PROMPT — Without the images, print all the entries below exactly as given.

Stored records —
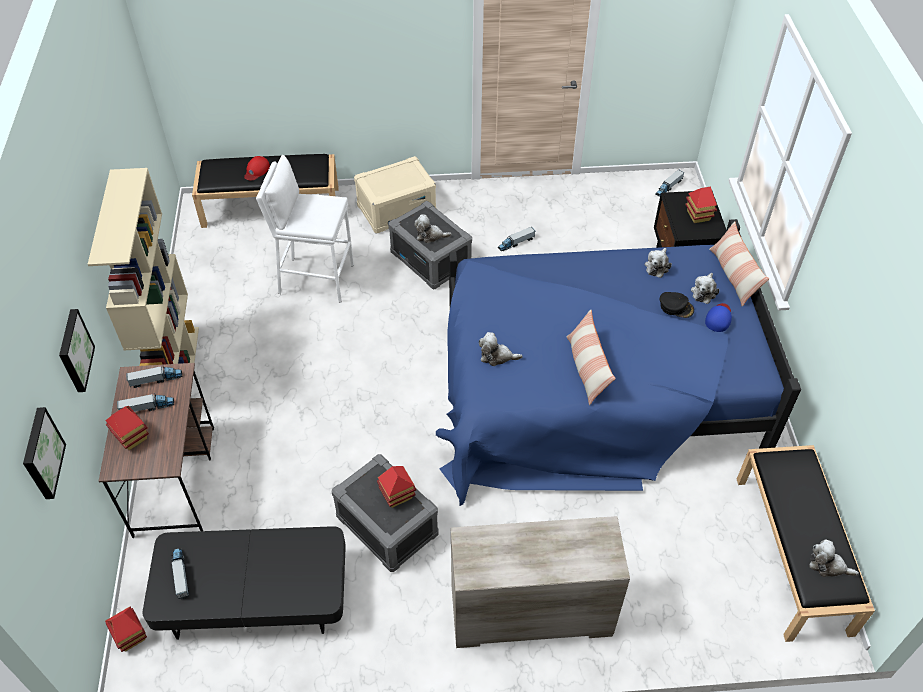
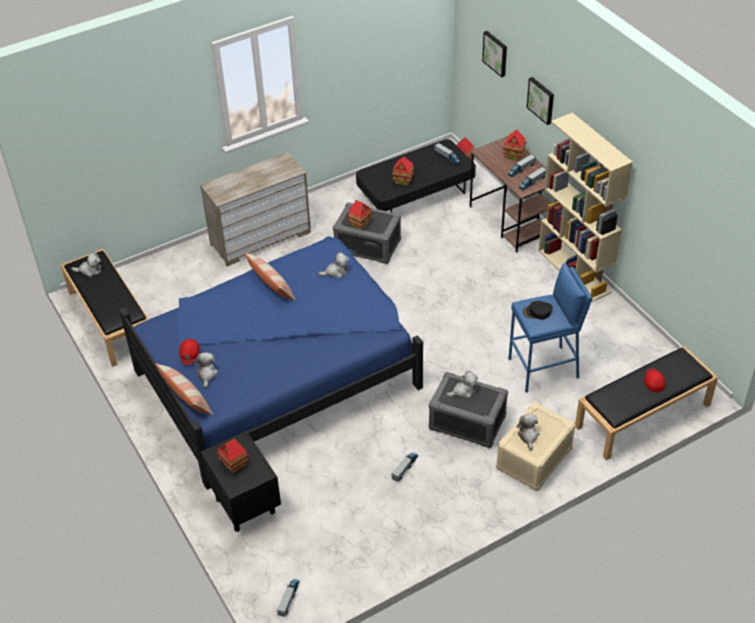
camera: 155 degrees right, 5 degrees down
(281, 556) = (403, 180): none -> toy house
(316, 279) = (544, 369): white stool -> blue stool
(657, 266) = (251, 382): plush toy -> plush toy (528, 436)
(676, 307) = (224, 350): black cap -> black cap (537, 312)
(719, 318) = (189, 353): blue cap -> red cap

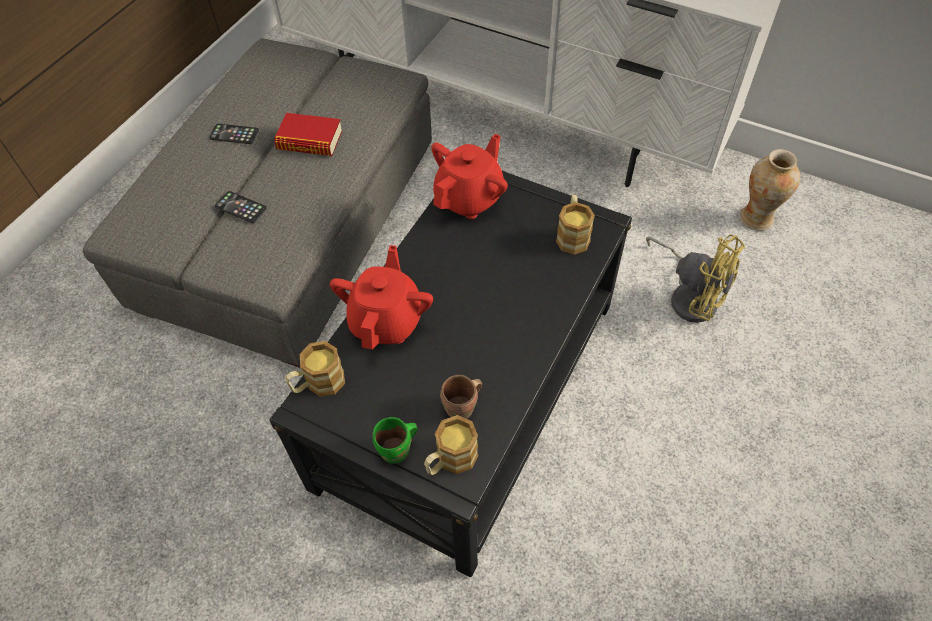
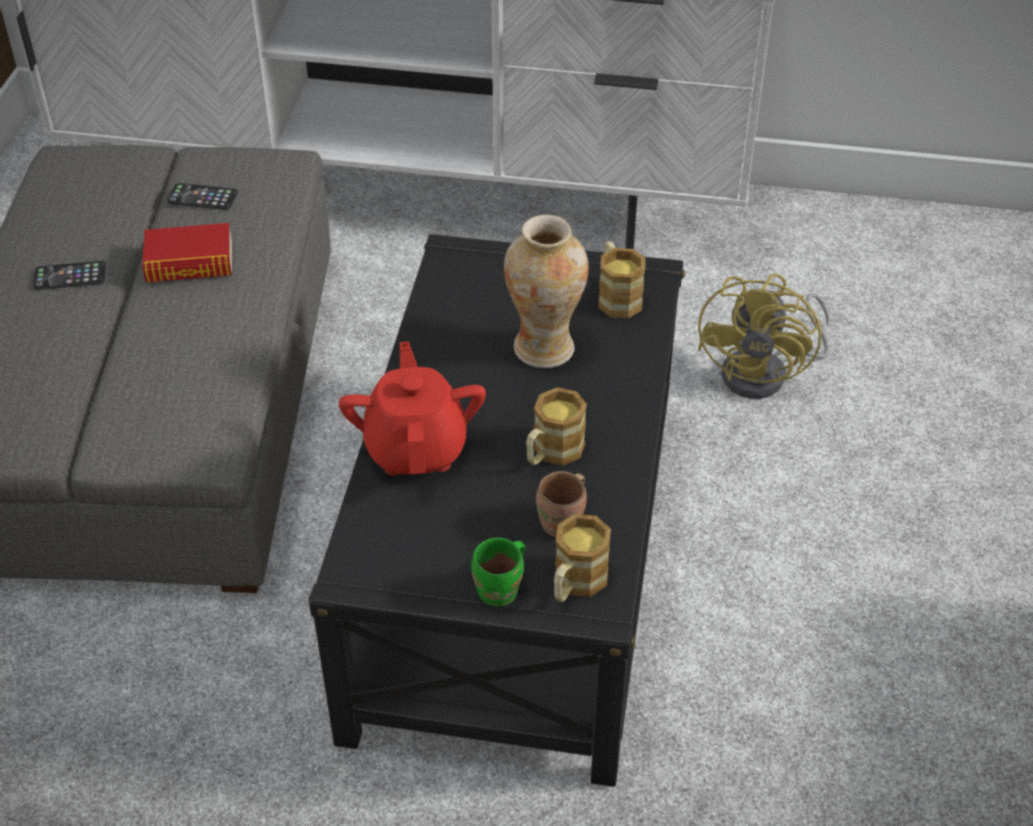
camera: 20 degrees left, 10 degrees down
(241, 207) = (126, 367): phone -> phone (202, 197)
(318, 384) = (357, 543): mug -> mug (552, 453)
(469, 198) = (461, 281): red teapot -> none
(690, 296) = (766, 373): yellow fan -> yellow fan turned 90 degrees clockwise
(756, 219) = (814, 262): vase -> vase (544, 348)

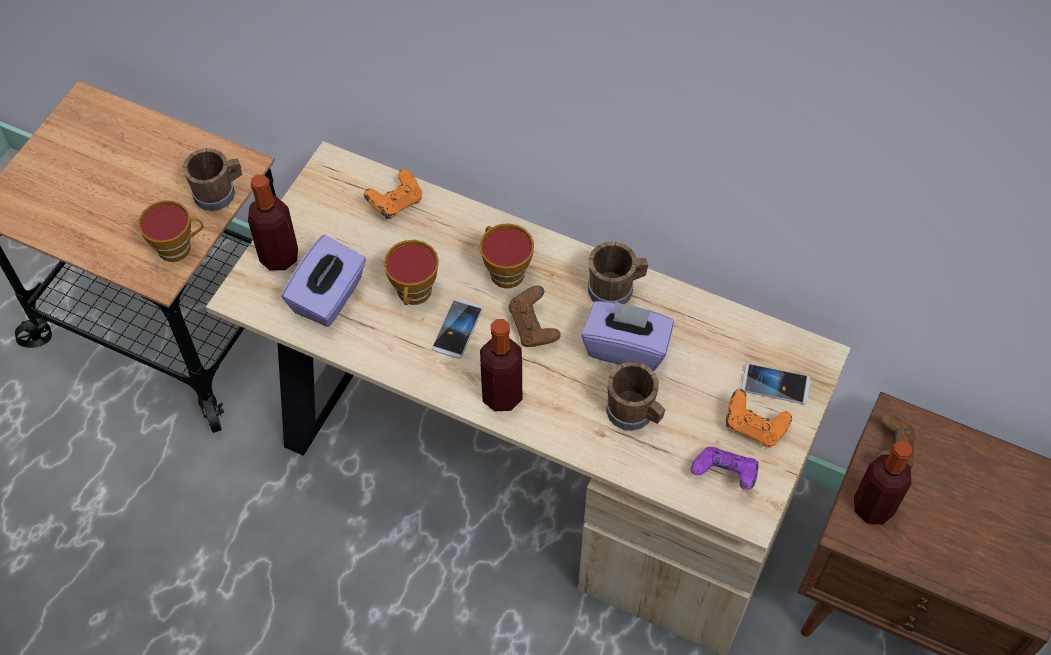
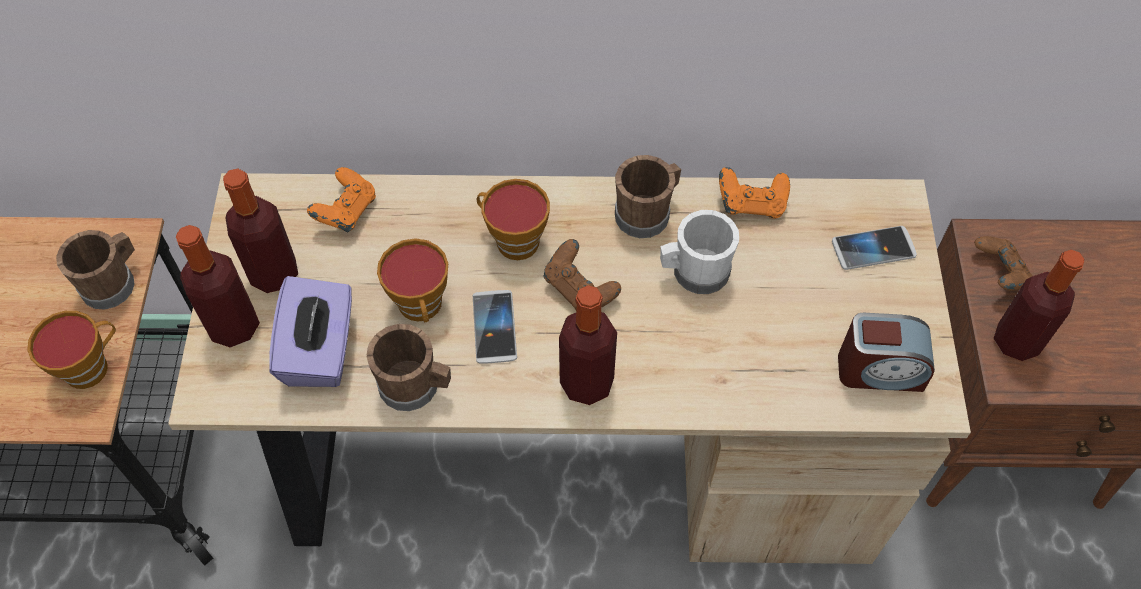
camera: 25 degrees left, 0 degrees up
(324, 229) = (274, 273): none -> bottle
(626, 347) = (694, 272): purple tissue box -> white mug
(634, 413) = (745, 342): brown mug -> brown mug (415, 387)
(724, 475) = (879, 370): purple game controller -> alarm clock
(754, 427) = (879, 303): orange game controller -> orange game controller (751, 204)

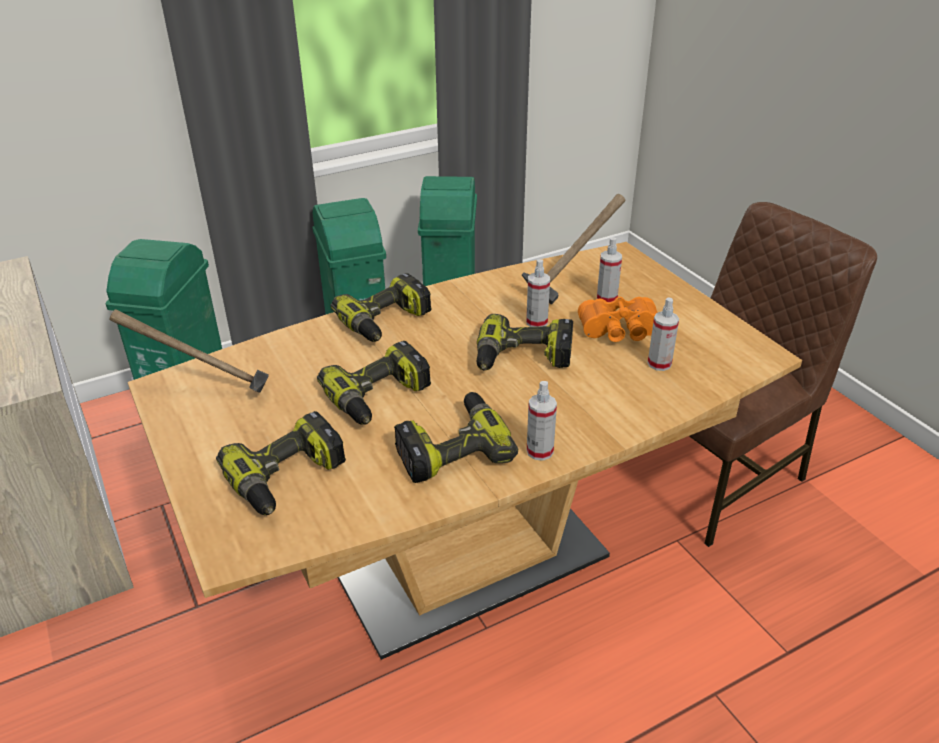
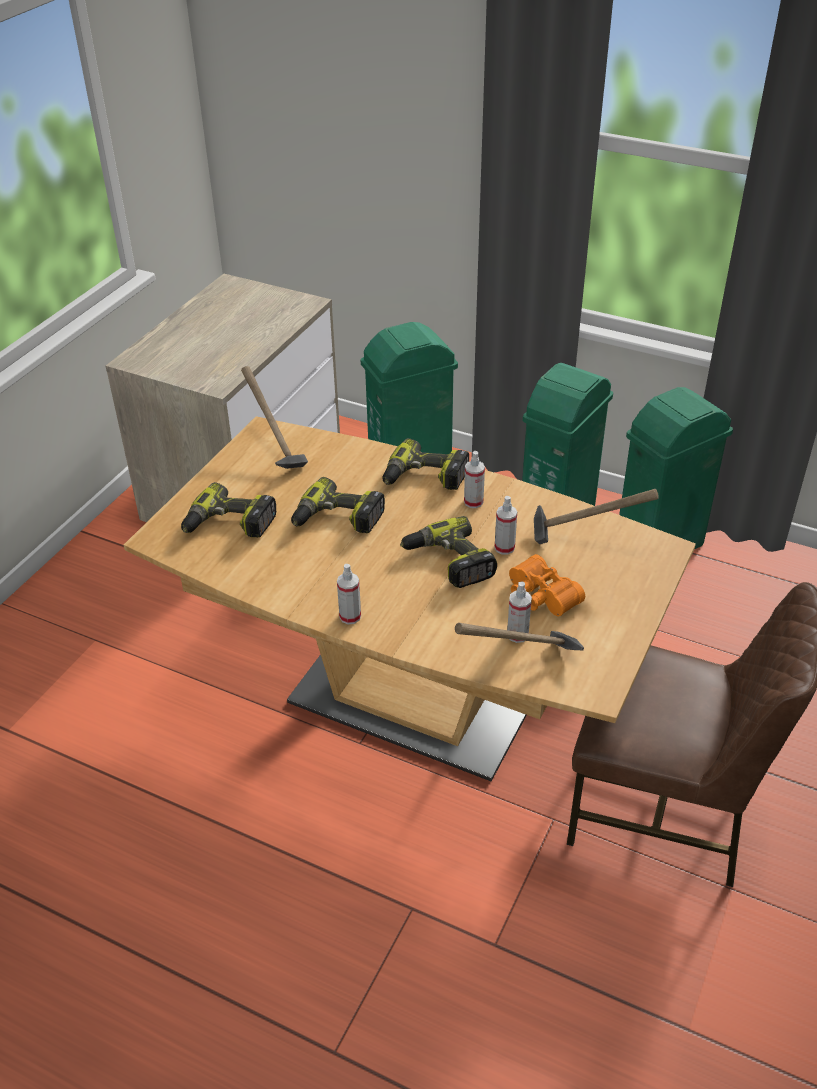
camera: 55 degrees right, 5 degrees up
(452, 448) = (316, 576): power drill -> none
(606, 299) = (582, 570): spray bottle -> spray bottle (473, 502)
(703, 379) = (521, 667): none -> hammer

OUTPUT OF THE EXERCISE —
camera: 155 degrees right, 5 degrees down
(281, 556) = (403, 180): none -> toy house
(316, 279) = (544, 369): white stool -> blue stool
(657, 266) = (251, 382): plush toy -> plush toy (528, 436)
(676, 307) = (224, 350): black cap -> black cap (537, 312)
(719, 318) = (189, 353): blue cap -> red cap

camera: 20 degrees left, 10 degrees down
(241, 207) = (126, 367): phone -> phone (202, 197)
(318, 384) = (357, 543): mug -> mug (552, 453)
(469, 198) = (461, 281): red teapot -> none
(690, 296) = (766, 373): yellow fan -> yellow fan turned 90 degrees clockwise
(756, 219) = (814, 262): vase -> vase (544, 348)

camera: 25 degrees left, 0 degrees up
(324, 229) = (274, 273): none -> bottle
(626, 347) = (694, 272): purple tissue box -> white mug
(634, 413) = (745, 342): brown mug -> brown mug (415, 387)
(724, 475) = (879, 370): purple game controller -> alarm clock
(754, 427) = (879, 303): orange game controller -> orange game controller (751, 204)

camera: 55 degrees right, 5 degrees up
(452, 448) = (316, 576): power drill -> none
(606, 299) = (582, 570): spray bottle -> spray bottle (473, 502)
(703, 379) = (521, 667): none -> hammer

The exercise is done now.